Задание A -
Найдите в записях все строки со словом «clicar» и скопируйте каждую из них.

Кремль не готов и растерян

– Когда что-то изменилось в вашем отношении к протестам?

– Ощущение победы, возможности что-то изменить пропадало постепенно. Но мне довольно быстро стало казаться, что все выглядит плохо. В декабре – первая Болотная, проспект Сахарова – еще казалось, что есть много возможностей. Но я тогда, по всей видимости, правильно оценил ситуацию: я считал, что можно добиться практически всего до президентских выборов. Мне казалось крайней глупостью согласовывать митинги и шествия, потому что стало ясно, что Кремль к происходящему не готов и растерян, что на активные действия до президентских выборов власти не пойдут. В феврале я пытаться добиться от протестной общественности некоей непримиримости. Я до сих пор думаю, что тот момент растерянности и слабости власти, как на войне, можно было или использовать сразу, или не использовать вообще. И митинг 6 мая (который был разогнан и положил начало преследованиям активистов. – РС) был для меня как раз событием из серии "я же говорил".

Зачем вообще устраивать протест, если не собираешься побеждать

– Вы филолог, гуманитарий, но тут выглядите радикалом. Вы считаете это естественным?

– Я считаю это совершенно естественным именно потому, что гуманитарий и знаю историю. Для меня нет абстрактных философских вопросов – надо ли быть радикалом или толстовцем. Я смотрю на это с точки зрения целесообразности. События 2011–12 года – это война, по существу. Не было сценария, при котором протестное движение и Кремль становятся партнерами и разрешают несогласие. Было ясно, что это две враждебные силы в состоянии непримиримого конфликта. И если застал кого-то врасплох на войне, то это состояние не продолжается бесконечно. Если не хотите бить, не надо замахиваться. Зачем вообще устраивать протест, провоцировать репрессии, ужесточение режима, если не собираешься, собственно говоря, побеждать?

Задание B -
Извлеките фрагмент интервью о протестах целиком и воспроизведите его дословно.

Текстовые данные, извлеченные со страниц
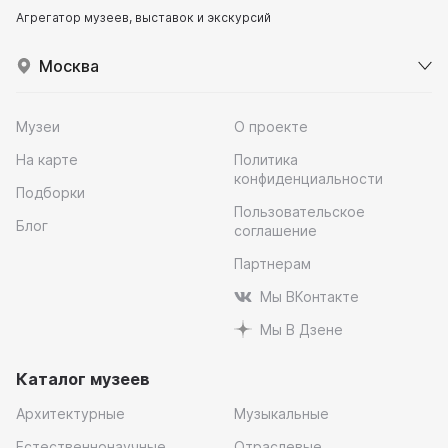
Агрегатор музеев, выставок и экскурсий
Москва
Музеи
О проекте
На карте
Политика
конфиденциальности
Подборки
Пользовательское
Блог
соглашение
Партнерам
Мы ВКонтакте
Мы В Дзене
Каталог музеев
Архитектурные
Музыкальные
Естественнонаучные
Отраслевые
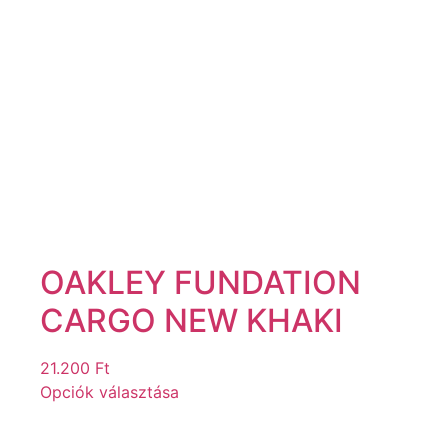
OAKLEY FUNDATION
CARGO NEW KHAKI
21.200
Ft
Opciók választása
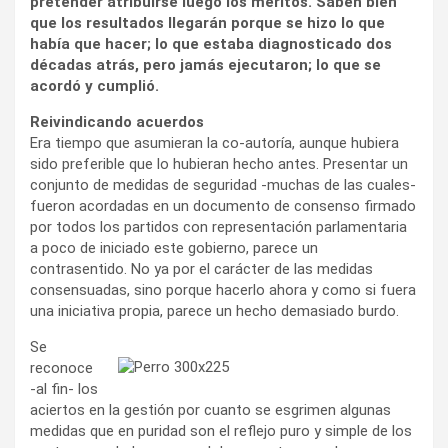
pretender atribuirse luego los méritos. Saben bien
que los resultados llegarán porque se hizo lo que
había que hacer; lo que estaba diagnosticado dos
décadas atrás, pero jamás ejecutaron; lo que se
acordó y cumplió.
Reivindicando acuerdos
Era tiempo que asumieran la co-autoría, aunque hubiera
sido preferible que lo hubieran hecho antes. Presentar un
conjunto de medidas de seguridad -muchas de las cuales-
fueron acordadas en un documento de consenso firmado
por todos los partidos con representación parlamentaria
a poco de iniciado este gobierno, parece un
contrasentido. No ya por el carácter de las medidas
consensuadas, sino porque hacerlo ahora y como si fuera
una iniciativa propia, parece un hecho demasiado burdo.
Se
reconoce
-al fin- los
aciertos en la gestión por cuanto se esgrimen algunas
medidas que en puridad son el reflejo puro y simple de los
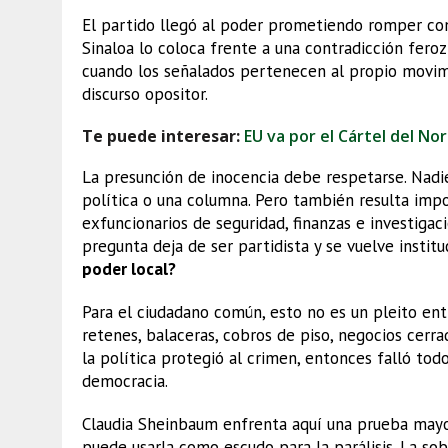
El partido llegó al poder prometiendo romper con
Sinaloa lo coloca frente a una contradicción feroz: 
cuando los señalados pertenecen al propio movimi
discurso opositor.
Te puede interesar:
EU va por el Cártel del Nor
La presunción de inocencia debe respetarse. Nadi
política o una columna. Pero también resulta imp
exfuncionarios de seguridad, finanzas e investigac
pregunta deja de ser partidista y se vuelve institu
poder local?
Para el ciudadano común, esto no es un pleito entr
retenes, balaceras, cobros de piso, negocios cerrad
la política protegió al crimen, entonces falló todo:
democracia.
Claudia Sheinbaum enfrenta aquí una prueba mayo
puede usarla como escudo para la parálisis. La so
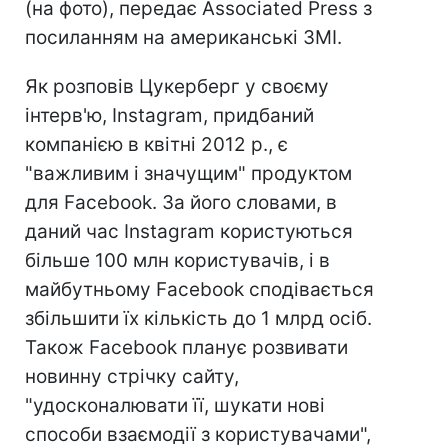
(на фото), передає Associated Press з
посиланням на американські ЗМІ.
Як розповів Цукерберг у своєму
інтерв'ю, Instagram, придбаний
компанією в квітні 2012 р., є
"важливим і значущим" продуктом
для Facebook. За його словами, в
даний час Instagram користуються
більше 100 млн користувачів, і в
майбутньому Facebook сподівається
збільшити їх кількість до 1 млрд осіб.
Також Facebook планує розвивати
новинну стрічку сайту,
"удосконалювати її, шукати нові
способи взаємодії з користувачами",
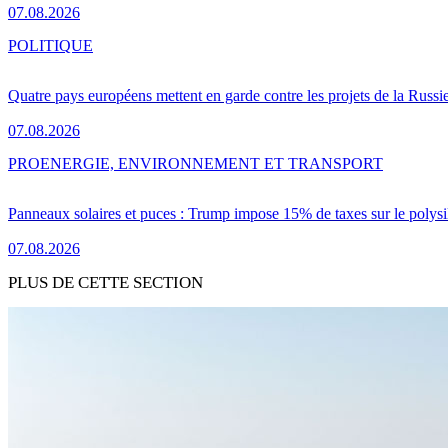
07.08.2026
POLITIQUE
Quatre pays européens mettent en garde contre les projets de la Russi
07.08.2026
PRO
ENERGIE, ENVIRONNEMENT ET TRANSPORT
Panneaux solaires et puces : Trump impose 15% de taxes sur le polysi
07.08.2026
PLUS DE CETTE SECTION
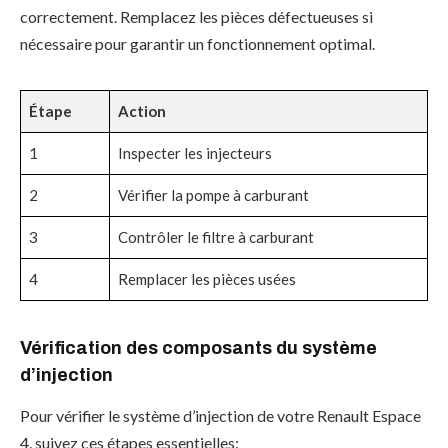
correctement. Remplacez les pièces défectueuses si
nécessaire pour garantir un fonctionnement optimal.
Étape
Action
1
Inspecter les injecteurs
2
Vérifier la pompe à carburant
3
Contrôler le filtre à carburant
4
Remplacer les pièces usées
Vérification des composants du système
d’injection
Pour vérifier le système d’injection de votre Renault Espace
4, suivez ces étapes essentielles:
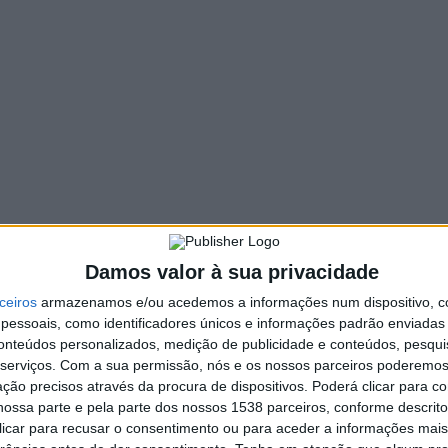
STAQUE
ieira do Minho: “transferência de
ompetências é bem-vinda, mas
eve ser dotada de meios”
. INFORMAÇÃO RAA
1 COMMENT
1 ABRIL, 2022
ra hoje, dia 1 de abril, em vigor a transferência de
petências para os órgãos municipais e para as entidades
ermunicipais na área…
Damos valor à sua privacidade
ceiros
armazenamos e/ou acedemos a informações num dispositivo, c
essoais, como identificadores únicos e informações padrão enviadas 
conteúdos personalizados, medição de publicidade e conteúdos, pesqui
serviços.
Com a sua permissão, nós e os nossos parceiros poderemos 
ção precisos através da procura de dispositivos. Poderá clicar para co
ossa parte e pela parte dos nossos 1538 parceiros, conforme descrit
 clicar para recusar o consentimento ou para aceder a informações ma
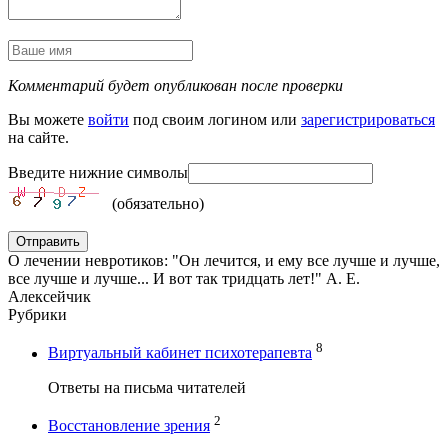
Комментарий будет опубликован после проверки
Вы можете
войти
под своим логином или
зарегистрироваться
на сайте.
Введите нижние символы
(обязательно)
Отправить
О лечении невротиков: "Он лечится, и ему все лучше и лучше,
все лучше и лучше... И вот так тридцать лет!" А. Е.
Алексейчик
Рубрики
8
Виртуальный кабинет психотерапевта
Ответы на письма читателей
2
Восстановление зрения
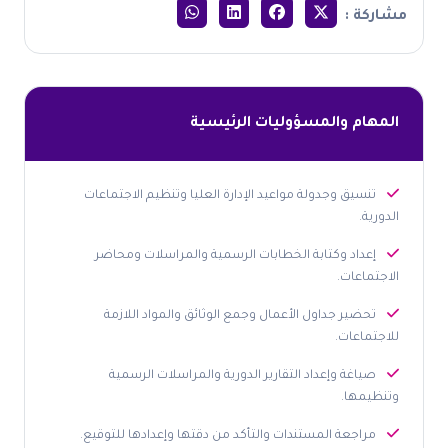
مشاركة :
المهام والمسؤوليات الرئيسية
تنسيق وجدولة مواعيد الإدارة العليا وتنظيم الاجتماعات
الدورية.
إعداد وكتابة الخطابات الرسمية والمراسلات ومحاضر
الاجتماعات.
تحضير جداول الأعمال وجمع الوثائق والمواد اللازمة
للاجتماعات.
صياغة وإعداد التقارير الدورية والمراسلات الرسمية
وتنظيمها.
مراجعة المستندات والتأكد من دقتها وإعدادها للتوقيع.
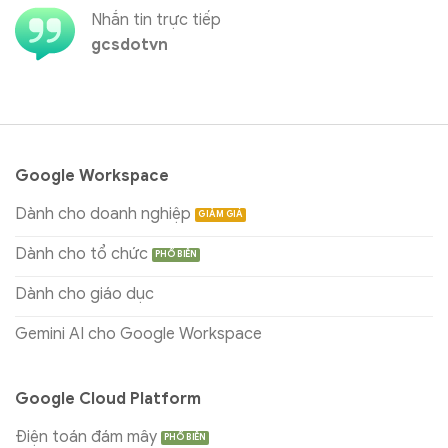
Nhắn tin trực tiếp
gcsdotvn
Google Workspace
Dành cho doanh nghiệp
Dành cho tổ chức
Dành cho giáo dục
Gemini AI cho Google Workspace
Google Cloud Platform
Điện toán đám mây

Результат A -
ção precisos através da procura de dispositivos. Poderá clicar para co
 clicar para recusar o consentimento ou para aceder a informações ma

Результат B -
Кремль не готов и растерян

– Когда что-то изменилось в вашем отношении к протестам?

– Ощущение победы, возможности что-то изменить пропадало постепенно. Но мне довольно быстро стало казаться, что все выглядит плохо. В декабре – первая Болотная, проспект Сахарова – еще казалось, что есть много возможностей. Но я тогда, по всей видимости, правильно оценил ситуацию: я считал, что можно добиться практически всего до президентских выборов. Мне казалось крайней глупостью согласовывать митинги и шествия, потому что стало ясно, что Кремль к происходящему не готов и растерян, что на активные действия до президентских выборов власти не пойдут. В феврале я пытаться добиться от протестной общественности некоей непримиримости. Я до сих пор думаю, что тот момент растерянности и слабости власти, как на войне, можно было или использовать сразу, или не использовать вообще. И митинг 6 мая (который был разогнан и положил начало преследованиям активистов. – РС) был для меня как раз событием из серии "я же говорил".

Зачем вообще устраивать протест, если не собираешься побеждать

– Вы филолог, гуманитарий, но тут выглядите радикалом. Вы считаете это естественным?

– Я считаю это совершенно естественным именно потому, что гуманитарий и знаю историю. Для меня нет абстрактных философских вопросов – надо ли быть радикалом или толстовцем. Я смотрю на это с точки зрения целесообразности. События 2011–12 года – это война, по существу. Не было сценария, при котором протестное движение и Кремль становятся партнерами и разрешают несогласие. Было ясно, что это две враждебные силы в состоянии непримиримого конфликта. И если застал кого-то врасплох на войне, то это состояние не продолжается бесконечно. Если не хотите бить, не надо замахиваться. Зачем вообще устраивать протест, провоцировать репрессии, ужесточение режима, если не собираешься, собственно говоря, побеждать?